We would do well to heed the story’s warning and listen to its monster. Cohen agrees. In his seventh thesis, Cohen argues that monsters bring knowledge to help us better understand ourselves, writing that, “These monsters ask us how we perceive the world, and how we have misrepresented what we have attempted to place.” MagicSchool and other ed-tech companies are heavily invested in using AI hype to conjure a present and future where AI is perceived as a magic so powerful it transforms education. If a teacher wishes to learn the spells and sorcery, then the platform will happily oblige for a price. MagicSchool and other ed-tech companies insist they care about teachers, and they prefer to demonstrate this care by removing from teachers’ lives the work of emails, lesson plans, Individualized Education Programs, assessments, grading, on and on. ”I can help you do more with less,” whispers the unnamed rabbit. I refuse the siren song of automated austerity schooling. If a teacher’s labor conditions are the perceived problem to solve, then it’s wishful thinking to wave a sparkly, magic AI wand and–poof!–you’ve got your hours back. Meanwhile, the complex systems and the neoliberal ideology that maintain those deteriorating labor conditions go ignored, the magician’s sleight of hand redirecting the collective gaze, dollars, and political will elsewhere.

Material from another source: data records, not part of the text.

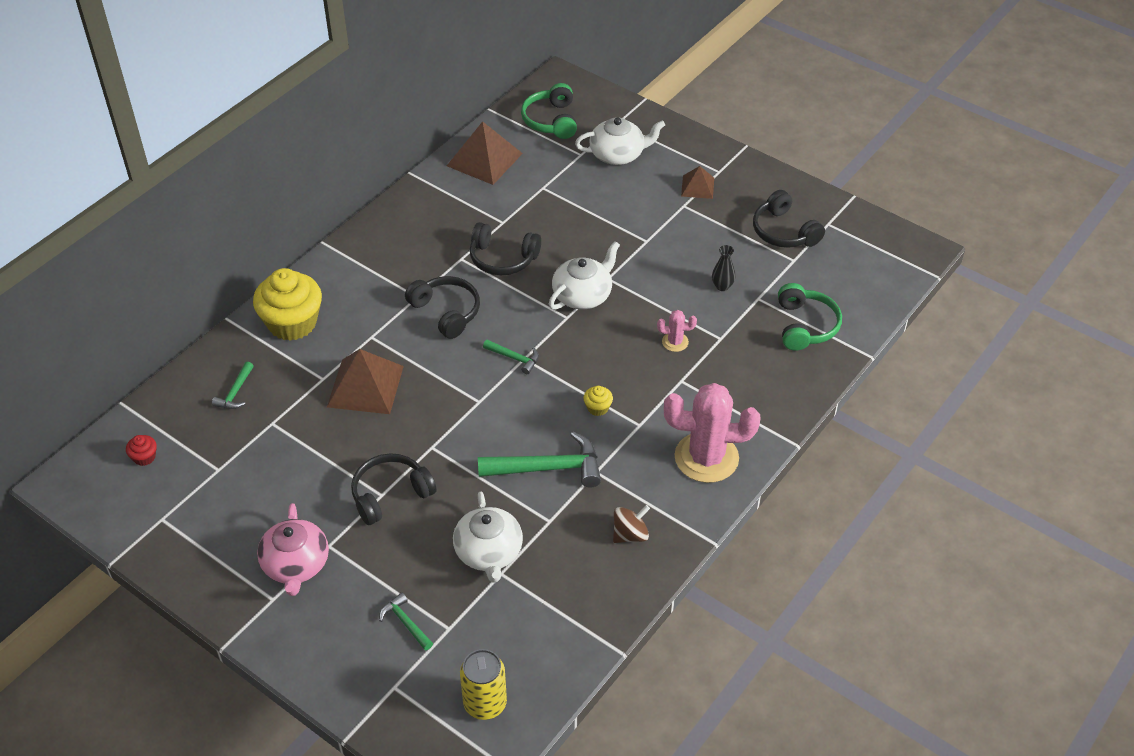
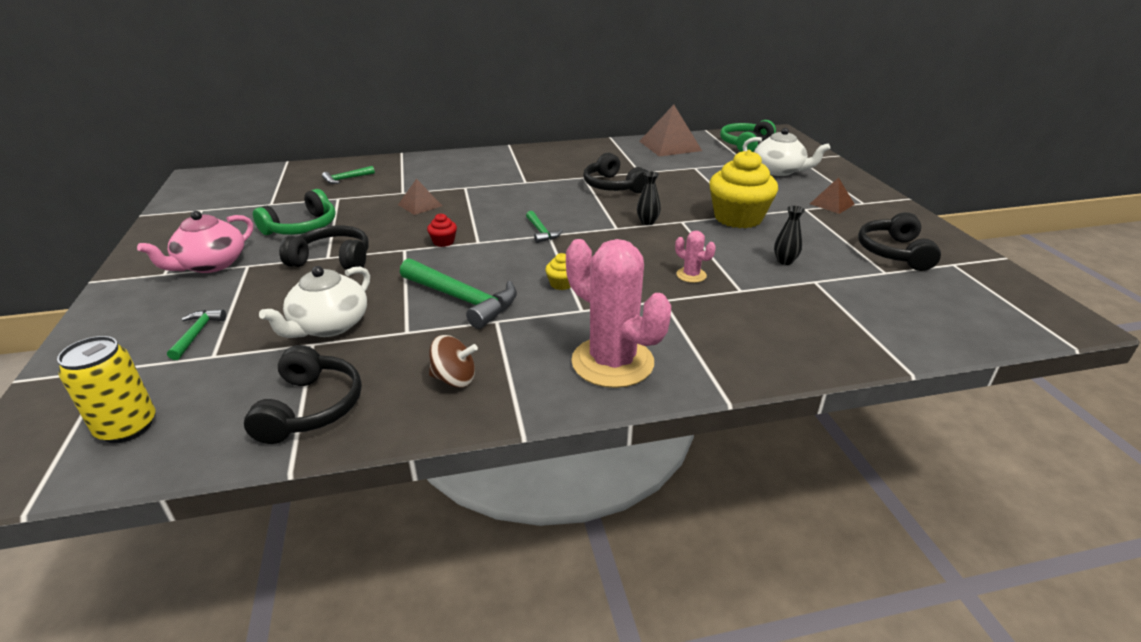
camera: 40 degrees right, 15 degrees down
red cupcake [126,435,157,466] -> red cupcake moved to [427,213,457,247]
yellow cupcake [253,268,322,341] -> yellow cupcake moved to [709,150,778,228]
brown pyramid [327,349,404,414] -> brown pyramid [398,179,442,215], size x0.56
black headphones [405,276,480,339] -> black headphones moved to [244,345,362,444]
white teapot [549,241,620,310] -> black vase [637,171,661,225]
green headphones [778,283,842,351] -> green headphones moved to [253,189,336,235]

I’ve spent a while on MagicSchool’s rabbit, I know. Other ed-tech mascots-as-monsters deserve our attention too. How might we make sense of Duo, the famous green owl from Duolingo, and his gradual evolution? How do we interpret Duo’s intensifying cuteness in relation to Duolingo’s CEO’s embrace of AI as a cost-saving mechanism and his blasé attitude toward “Nazi stuff” students might encounter when using Duolingo’s AI features. Then there’s the true stuff of nightmares: ClassDojo’s menagerie of monsters.
Redefining ed-tech mascots as monsters allows us to apply Jeffrey Jerome Cohen’s monster theory to better analyze the cultures and narratives shaping the roles of technology in school. I share Phil and Allie’s questions about using a literacy framework for AI and platforms more broadly, but if we’re committed to developing teachers’ and students’ literacies about technology, then I think reading ed-tech’s monsters as texts can be a vital practice that opens new lines of inquiry, understanding, and intervention. I think it’s helpful to know how these monsters and their scary stories work. When I’m with my kids and we pass The Demon House, I’ve learned to point out the wires. I squat next to my preschoolers and together we follow where the orange extension cord emerges from the demon’s tattered cloak, trails through the grass, and plugs into a covered outlet.
“See?” I say. “That’s where the power comes from. It’s not so scary after all.”